A Dream Born from Concern
As a food engineer, Ms. Lê Ngọc Thuỳ has a deep understanding of the invisible risks hidden in every plate of vegetables and every cut of meat. Throughout her professional journey, she has been persistently troubled by one fundamental question: Why does Vietnam produce such an abundance of agricultural products, yet consumers remain skeptical, while farmers are forced to sell their labor at low prices?
These concerns led her to establish HNH Food Farm Co., Ltd., with the ambition of closing the loop from farm to table—quite literally. More than a manufacturing enterprise, HNH represents an integrated agricultural model in which produce does not end in the fields, but is transformed into convenient, safe food products ready to serve modern consumers.
YORI – Naming Happiness at the Family Table
If HNH is the root, then YORI is the flourishing canopy reaching the market. Launched during Ms. Thuỳ’s second participation in the “Women Cooperate – Creating the Future” program, YORI stands as her response to a contemporary challenge: how to preserve the family meal amid increasingly fast-paced lives.
Built on the concept of “ready to cook, ready to eat” while retaining full nutrition and clean origins, YORI offers familiar Vietnamese dishes—from soups, stir-fries, and braised foods to rolls—prepared entirely from fresh ingredients sourced from HNH’s own farms or from VietGAP-certified farmer networks. Every bundle of vegetables, every cut of meat, every piece of tofu or roll is carefully monitored and fully traceable, ensuring transparency and food safety.
“If you want to benefit, first offer that benefit to others,” is the business philosophy Ms. Thuỳ steadfastly upholds.
This principle extends beyond customers to farmers—the cooperative partners who accompany HNH on its journey. The company regularly organizes training sessions in raw material zones, supports agricultural inputs, and commits to stable output. This is not merely value-chain agriculture, but a model built on respect and the creation of a sustainable, win-win ecosystem.
From Uncertainty to Impact through ‘Women Cooperate – Creating the Future’
Ms. Thuỳ describes her second participation in the program as “rain after a long drought.” At a time when HNH had strong products but struggled to reach the market, in-depth mentoring sessions, expert guidance, and investment connections helped her identify a new direction—integrating tradition with technology, offline with online, and products with experiences.
As a result, YORI adopted a multi-channel distribution strategy, expanding into supermarkets, convenience stores, and e-commerce platforms, while simultaneously building a more structured and professional workforce. For Ms. Thuỳ, cultivating corporate culture is the foundation that enables YORI not only to survive, but to grow sustainably.

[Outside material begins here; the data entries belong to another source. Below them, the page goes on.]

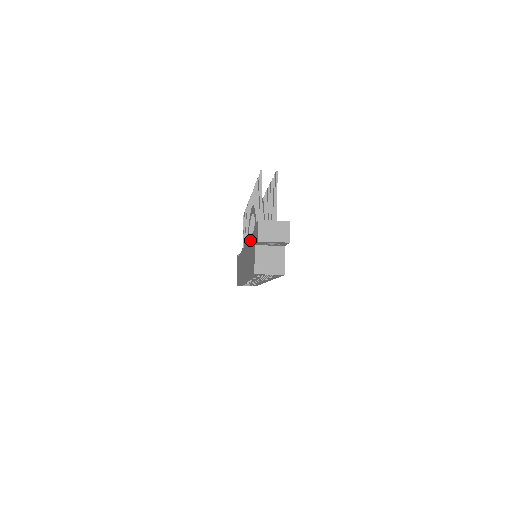
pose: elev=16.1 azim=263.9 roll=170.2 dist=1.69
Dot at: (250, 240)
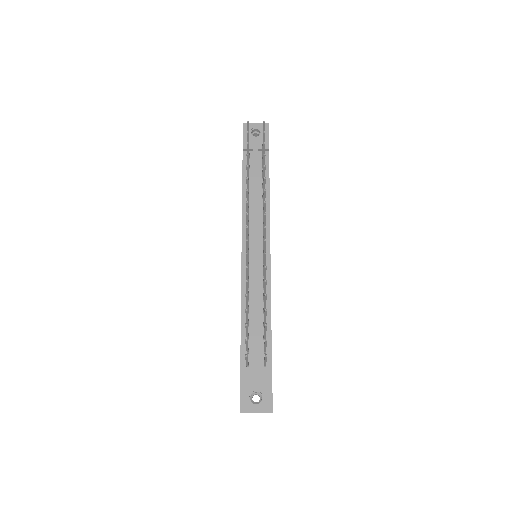
Dot at: occluded
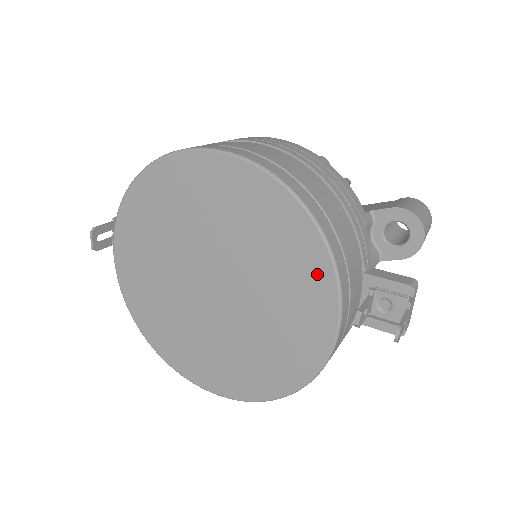
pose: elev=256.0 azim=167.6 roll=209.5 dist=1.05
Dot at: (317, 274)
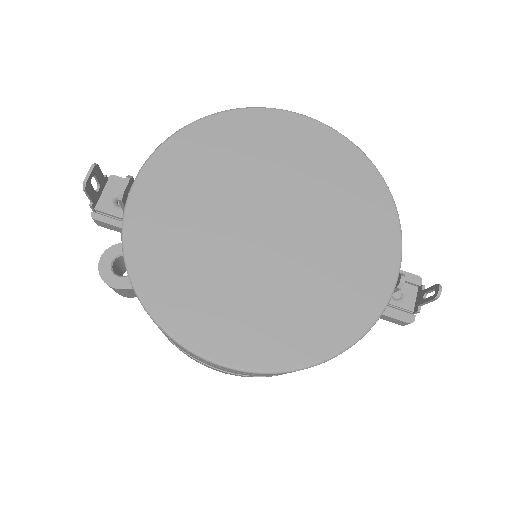
Dot at: (383, 223)
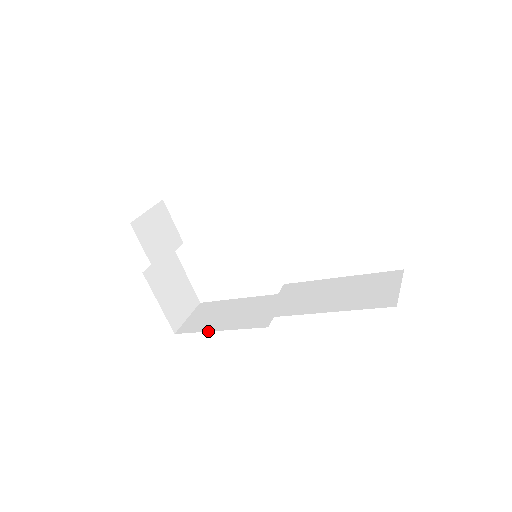
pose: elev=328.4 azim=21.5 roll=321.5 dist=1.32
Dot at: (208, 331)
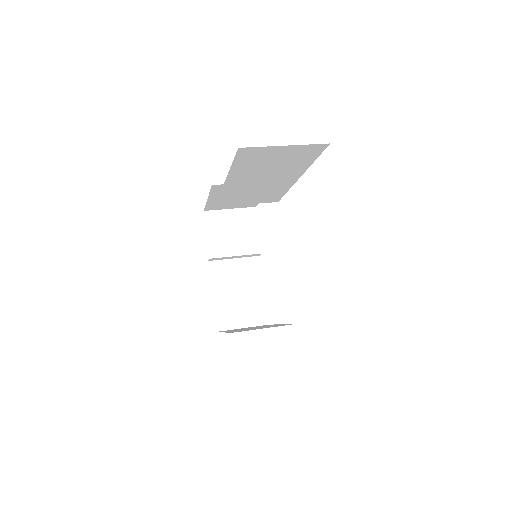
Dot at: occluded
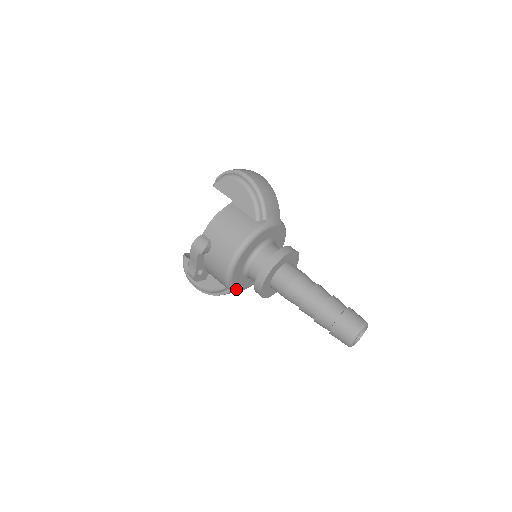
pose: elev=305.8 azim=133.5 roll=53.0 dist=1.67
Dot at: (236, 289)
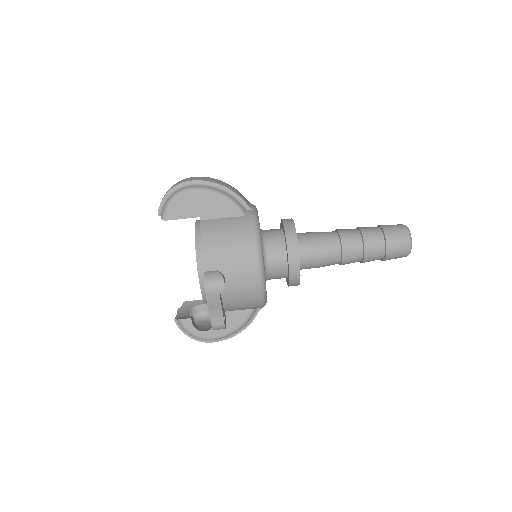
Dot at: occluded
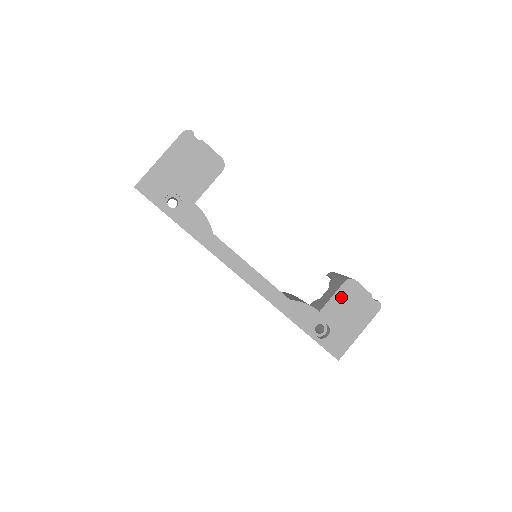
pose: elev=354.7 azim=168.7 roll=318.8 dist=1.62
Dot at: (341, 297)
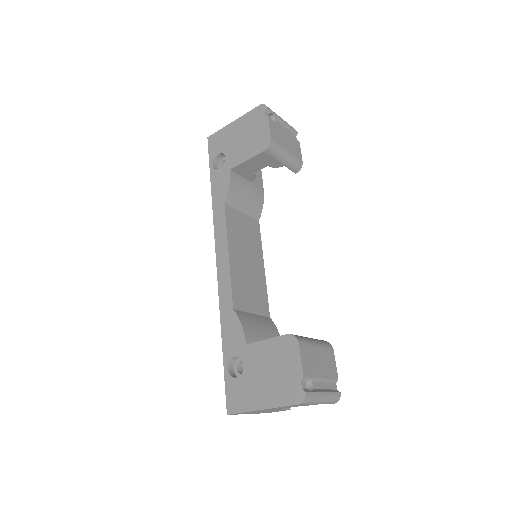
Dot at: (273, 348)
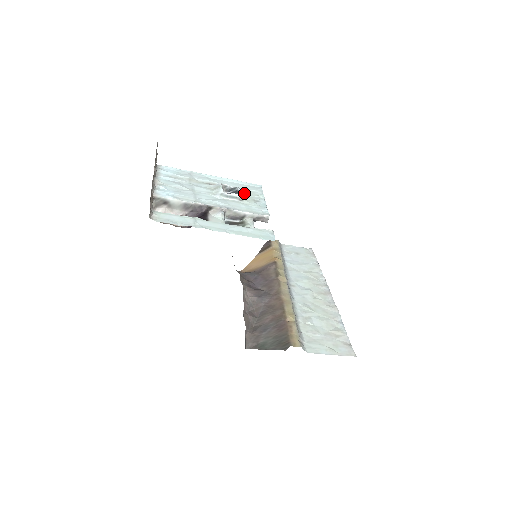
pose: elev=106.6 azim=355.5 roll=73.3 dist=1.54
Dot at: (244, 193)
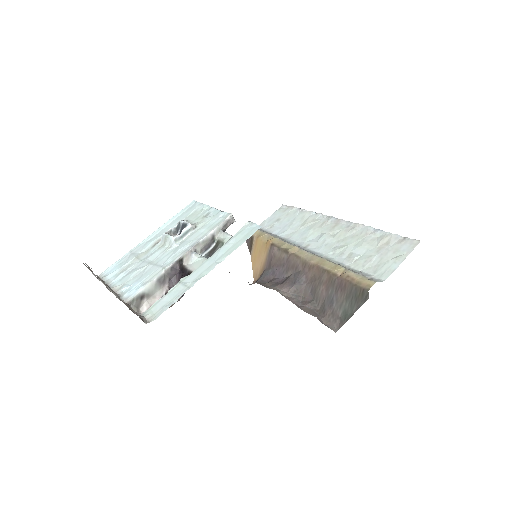
Dot at: (190, 220)
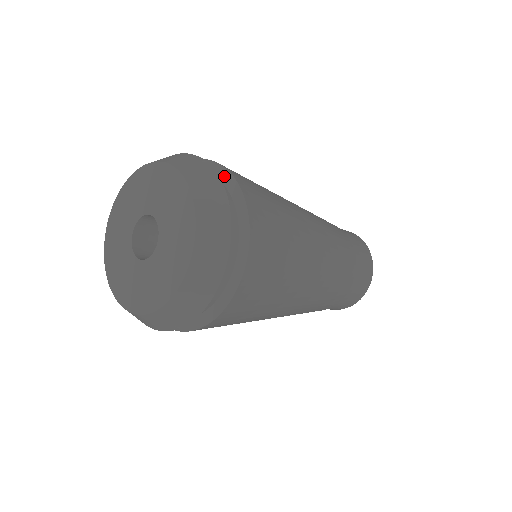
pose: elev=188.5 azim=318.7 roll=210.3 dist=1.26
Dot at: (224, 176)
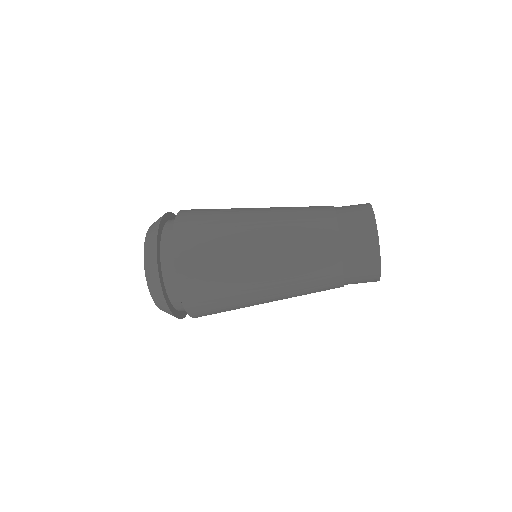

“There are many businesses like ours in the market, but if we do our work exceptionally well, customers will recognize it—and they will stay.”
Rather than racing for speed, she chose a slower but steadier path, where consumer trust is built through transparency, dedication, and genuine quality.
From Vietnamese Family Meals to a Vision of High-Value Agriculture
The success of HNH–YORI is not merely measured by shelf placement. It represents a journey toward redefining standards in the clean food industry—not only clean ingredients, but clean practices, clean thinking, transparent operations, and a clear commitment to social responsibility.
Ms. Thuỳ—the woman behind HNH—has also emerged as a compelling role model within the community of female entrepreneurs: resilient, responsible, and humble. She never claims success for herself alone, instead consistently acknowledging the collective efforts of farmers, employees, mentors, and the program as indispensable parts of the journey.
“Gratitude to our mentors. Gratitude to fellow women CEOs—we share a common purpose: to build and serve a better society.”
Today, HNH Food and the YORI project increasingly represent a new generation of clean food enterprises—deeply rooted in Vietnamese agriculture, modernized in product development, and guided by a strong spirit of service.
For them, “the family meal” is more than food. It is a bond, a standard of living, and a statement of belief: that Vietnamese people deserve clean food, healthy lives, and confidence in the value of their own agricultural products.